**What you need to do**.
1 > Summarize the article below in two sentences.
2 > Extract from the article everything from "Since March, four" down to "one year ago.".

**Text**.
BioScrip brings in turnaround team as losses mount
By Theresa Flaherty, Managing Editor
Updated Fri September 25, 2015
ELMSFORD, N.Y. - BioScrip has tapped several new execs and beefed up its board of directors as it repositions itself as a pure play home infusion provider.
“(BioScrip) is a company with significant potential and a strong core business but needs rapid and effective changes to its cost structure,” said Carter Pate, director, during an Aug. 10 earnings call. “We've identified and engaged a leadership that we are confident will be able to implement the board's plan.”
Since March, four new members have been appointed to the board of directors, for a total of seven. Other top-level changes include the appointment of Chris Luthin as COO in August; Britt Jeffcoat as controller and chief accounting officer in May; and Jeffrey Kreger as CFO in April.
BioScrip has also formed a financial improvement committee that will be chaired by Pate.
BioScrip reported second quarter revenues of $247 million for its infusion services segment, an increase of 7.1% compared to the same period in 2014. Overall revenues for the quarter were $262.4 million.
Net losses were $243.2 million for the quarter, compared to $18.6 million one year ago.
As part of its turnaround plans, BioScrip is exploring the sale of non-core assets, like the August sale of Pro Care Pharmacy Benefit Manager for $25 million in cash.
“We believe that sale is a positive outcome,” said Rick Smith, president and CEO. “We are pursuing the sale of other non-core business lines that have created a distraction to the original strategic plan.”
Other cost-cutting measures: reducing the workforce by 12% for a savings of $19 million; and consolidating corporate operations into its Eden Prairie, Minn., location.
“We expect to be a smaller, more focused organization with significantly improved profitability and better prospect for growth,” said Smith.

**Given records**.

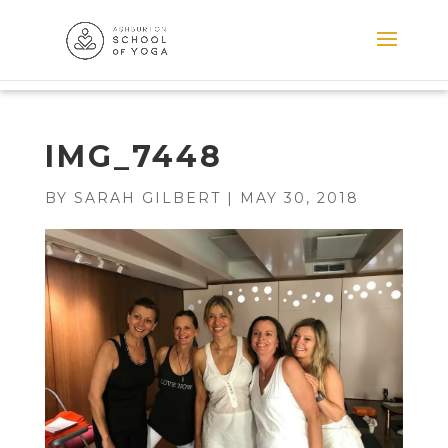
IMG_7448
BY
SARAH GILBERT
|
MAY 30, 2018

**Expected responses**.
1 > BioScrip, which is repositioning itself as a pure play home infusion provider, has appointed several new executives, expanded its board of directors to seven members, and formed a financial improvement committee. With second-quarter net losses of $243.2 million, the company is pursuing the sale of non-core assets, reducing its workforce by 12%, and consolidating corporate operations into its Eden Prairie, Minn., location.

2 >
Since March, four new members have been appointed to the board of directors, for a total of seven. Other top-level changes include the appointment of Chris Luthin as COO in August; Britt Jeffcoat as controller and chief accounting officer in May; and Jeffrey Kreger as CFO in April.
BioScrip has also formed a financial improvement committee that will be chaired by Pate.
BioScrip reported second quarter revenues of $247 million for its infusion services segment, an increase of 7.1% compared to the same period in 2014. Overall revenues for the quarter were $262.4 million.
Net losses were $243.2 million for the quarter, compared to $18.6 million one year ago.